Input for this task START

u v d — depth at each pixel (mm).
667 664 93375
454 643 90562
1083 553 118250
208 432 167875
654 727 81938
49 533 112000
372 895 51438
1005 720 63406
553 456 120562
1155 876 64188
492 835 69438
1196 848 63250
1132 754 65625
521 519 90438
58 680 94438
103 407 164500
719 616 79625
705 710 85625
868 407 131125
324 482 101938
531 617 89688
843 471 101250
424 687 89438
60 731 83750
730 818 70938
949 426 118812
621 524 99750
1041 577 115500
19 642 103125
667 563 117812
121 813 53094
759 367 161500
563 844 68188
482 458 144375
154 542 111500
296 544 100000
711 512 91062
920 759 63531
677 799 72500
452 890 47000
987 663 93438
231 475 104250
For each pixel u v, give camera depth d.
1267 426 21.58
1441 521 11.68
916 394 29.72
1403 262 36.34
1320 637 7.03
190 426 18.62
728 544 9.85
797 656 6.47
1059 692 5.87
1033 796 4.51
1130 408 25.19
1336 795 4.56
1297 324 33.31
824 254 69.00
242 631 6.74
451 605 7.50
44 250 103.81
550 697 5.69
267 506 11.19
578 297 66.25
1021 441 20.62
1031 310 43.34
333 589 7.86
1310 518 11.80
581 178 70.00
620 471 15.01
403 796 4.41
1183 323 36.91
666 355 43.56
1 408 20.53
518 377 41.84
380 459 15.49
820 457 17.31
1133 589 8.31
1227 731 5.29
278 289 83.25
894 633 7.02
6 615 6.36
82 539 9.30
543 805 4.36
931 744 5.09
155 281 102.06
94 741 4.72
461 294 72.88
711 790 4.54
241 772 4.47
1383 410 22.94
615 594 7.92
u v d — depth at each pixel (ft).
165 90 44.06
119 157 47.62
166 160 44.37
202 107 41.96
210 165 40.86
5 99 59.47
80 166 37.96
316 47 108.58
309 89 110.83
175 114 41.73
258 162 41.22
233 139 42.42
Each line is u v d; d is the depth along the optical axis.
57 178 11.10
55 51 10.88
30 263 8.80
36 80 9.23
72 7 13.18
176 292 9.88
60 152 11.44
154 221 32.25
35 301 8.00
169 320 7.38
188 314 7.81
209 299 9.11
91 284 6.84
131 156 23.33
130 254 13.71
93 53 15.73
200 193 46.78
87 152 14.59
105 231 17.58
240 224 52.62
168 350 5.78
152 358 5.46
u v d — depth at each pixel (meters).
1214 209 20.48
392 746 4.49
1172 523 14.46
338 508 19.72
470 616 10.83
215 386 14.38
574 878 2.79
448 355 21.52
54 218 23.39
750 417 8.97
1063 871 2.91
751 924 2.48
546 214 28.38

Input for this task END

▸ **Prompt**
The lines to output run from the one containing "87 152 14.59" through the last line of the records above; repeat them exactly and nothing more.

▸ **Answer box**
87 152 14.59
105 231 17.58
240 224 52.62
168 350 5.78
152 358 5.46
u v d — depth at each pixel (meters).
1214 209 20.48
392 746 4.49
1172 523 14.46
338 508 19.72
470 616 10.83
215 386 14.38
574 878 2.79
448 355 21.52
54 218 23.39
750 417 8.97
1063 871 2.91
751 924 2.48
546 214 28.38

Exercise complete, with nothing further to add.